Former President George W Bush, who was in office on the day of the attacks and who later vowed to track down Bin Laden and catch him “Dead or alive”, issued a written statement hailing his death as a momentous achievement. “The fight against terror goes on, but tonight America has sent an unmistakable message: No matter how long it takes, justice will be done,” he said. For many years, Bin Laden had taunted Bush by his ability to evade capture.
President Obama said he ordered the operation after receiving undisclosed intelligence information. Senior administration officials said Bin Laden was found inside a custom-built compound with two security gates. They said it appeared to have been constructed to harbour one high-value target and that for undisclosed reasons, officials became convinced that it was that of Bin Laden. There was no word on the whereabouts of his second-in-command, Ayman al-Zawahri.

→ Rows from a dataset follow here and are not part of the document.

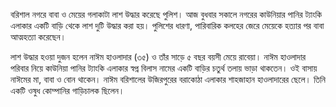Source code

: বরিশাল নগরে বাবা ও মেয়ের গলাকাটা লাশ উদ্ধার করেছে পুলিশ। আজ বুধবার সকালে নগরের কাউনিয়ার পানির ট্যাংকি এলাকার একটি বাড়ি থেকে লাশ দুটি উদ্ধার করা হয়। পুলিশের ধারণা, পারিবারিক কলহের জেরে মেয়েকে হত্যার পর বাবা আত্মহত্যা করেছেন।

লাশ উদ্ধার হওয়া দুজন হলেন নাঈম হাওলাদার (৩৫) ও তাঁর সাড়ে ৫ বছর বয়সী মেয়ে রাবেয়া। নাঈম হাওলাদার পরিবার নিয়ে কাউনিয়া পানির ট্যাংকি এলাকার স্বপ্ন বিলাস নামের একটি বাড়ির চতুর্থ তলায় ভাড়া থাকতেন। ওই বাসায় নাঈমের মা, বাবা ও বোন থাকেন। নাঈম বরিশালের উজিরপুরের বরাকোঠা এলাকার শাহজাহান হাওলাদারের ছেলে। তিনি একটি ওষুধ কোম্পানির গাড়িচালক ছিলেন।
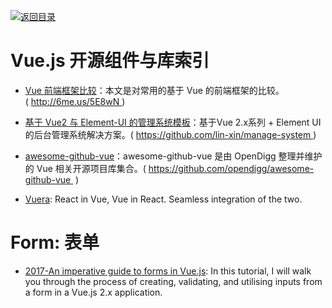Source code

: [![返回目录](https://parg.co/UGo)](https://parg.co/b4z) 


 


 


 



# Vue.js 开源组件与库索引




- [Vue 前端框架比较](http://6me.us/5E8wN)：本文是对常用的基于 Vue 的前端框架的比较。( http://6me.us/5E8wN )

- [基于 Vue2 与 Element-UI 的管理系统模板](https://github.com/lin-xin/manage-system)：基于Vue 2.x系列 + Element UI 的后台管理系统解决方案。( https://github.com/lin-xin/manage-system )


- [awesome-github-vue](https://github.com/opendigg/awesome-github-vue)：awesome-github-vue 是由 OpenDigg 整理并维护的 Vue 相关开源项目库集合。( https://github.com/opendigg/awesome-github-vue  )
- [Vuera](https://parg.co/UmA): React in Vue, Vue in React. Seamless integration of the two.






# Form: 表单

- [2017-An imperative guide to forms in Vue.js](https://parg.co/UGT): In this tutorial, I will walk you through the process of creating, validating, and utilising inputs from a form in a Vue.js 2.x application.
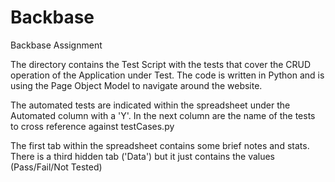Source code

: # Backbase

Backbase Assignment

The directory contains the Test Script with the tests that cover the CRUD operation of the Application under Test.
The code is written in Python and is using the Page Object Model to navigate around the website.

The automated tests are indicated within the spreadsheet under the Automated column with a 'Y'. In the next column are the name of the tests to cross reference against testCases.py

The first tab within the spreadsheet contains some brief notes and stats.
There is a third hidden tab ('Data') but it just contains the values (Pass/Fail/Not Tested)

The fact that Bin Laden’s was found in Abbottabad, home of a major Pakistani military academy, is hugely intriguing. It is a good way from the wild tribal areas of North and South Waziristan where it was assumed for many years that Bin Laden was hiding. It is not one of the areas that have been at the centre of controversial drone attacks, which have been stepped up under the presidency of Mr Obama. Many questions will now be as to how he could have remained there undetected for so long.
A senior administration official told the Associated Press that the president gave the final order for US officials to go after Bin Laden on Friday. The raid occurred in the early morning hours Sunday.

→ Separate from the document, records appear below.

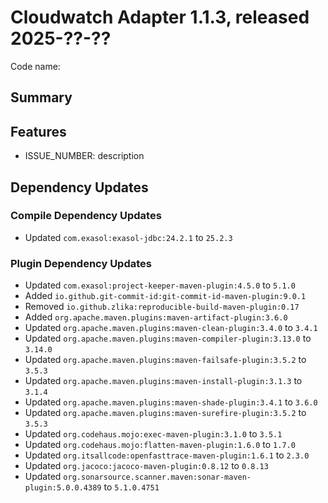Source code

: # Cloudwatch Adapter 1.1.3, released 2025-??-??

Code name:

## Summary

## Features

* ISSUE_NUMBER: description

## Dependency Updates

### Compile Dependency Updates

* Updated `com.exasol:exasol-jdbc:24.2.1` to `25.2.3`

### Plugin Dependency Updates

* Updated `com.exasol:project-keeper-maven-plugin:4.5.0` to `5.1.0`
* Added `io.github.git-commit-id:git-commit-id-maven-plugin:9.0.1`
* Removed `io.github.zlika:reproducible-build-maven-plugin:0.17`
* Added `org.apache.maven.plugins:maven-artifact-plugin:3.6.0`
* Updated `org.apache.maven.plugins:maven-clean-plugin:3.4.0` to `3.4.1`
* Updated `org.apache.maven.plugins:maven-compiler-plugin:3.13.0` to `3.14.0`
* Updated `org.apache.maven.plugins:maven-failsafe-plugin:3.5.2` to `3.5.3`
* Updated `org.apache.maven.plugins:maven-install-plugin:3.1.3` to `3.1.4`
* Updated `org.apache.maven.plugins:maven-shade-plugin:3.4.1` to `3.6.0`
* Updated `org.apache.maven.plugins:maven-surefire-plugin:3.5.2` to `3.5.3`
* Updated `org.codehaus.mojo:exec-maven-plugin:3.1.0` to `3.5.1`
* Updated `org.codehaus.mojo:flatten-maven-plugin:1.6.0` to `1.7.0`
* Updated `org.itsallcode:openfasttrace-maven-plugin:1.6.1` to `2.3.0`
* Updated `org.jacoco:jacoco-maven-plugin:0.8.12` to `0.8.13`
* Updated `org.sonarsource.scanner.maven:sonar-maven-plugin:5.0.0.4389` to `5.1.0.4751`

Officials in Washington that, based statements given by US detainees, intelligence officials have known for years that Bin Laden trusted one al-Qa’ida courier in particular and they believed he might be living with him in hiding. In November, intelligence officials found out where he was living, a huge fortified compound. It was surrounded by walls as high as 18 feet topped with barbed wire. There were two security gates and no phone or Internet running into the house.
Intelligence officials believed the $1m home was custom-built to house a major terrorist. CIA experts analysed whether it could be anyone else, but time and again, they decided it was almost certainly bin Laden. Three adult males were also killed in Sunday’s raid, including one of Bin Laden’s sons, whom officials did not name. One of bin Laden’s sons, Hamza, is a senior member of al-Qa’ida.
Mr Obama spoke with Bush and former President Bill Clinton on Sunday night to inform them of the developments. Under Bin Laden, al-Qa’ida was also blamed for the 1998 bombings of two US embassies in Africa that killed 231 people and the 2000 attack on the USS Cole that killed 17 American sailors in Yemen, as well as countless other plots, some successful and some foiled.
On September 11 2001, al-Qa’ida operatives hijacked planes, flew one of them into one of New York City’s Twin Towers and then in to the one. Both buildings collapsed, trapping thousands inside. A third plane slammed into the Pentagon, badly damaging the symbol of America’s military might. A fourth crashed near the town of Shanksville in rural Pennsylvania after passengers overpowered the hijackers and forced it down. It was believed the hijackers planned to fly that plane into the White House or else Capitol Hill.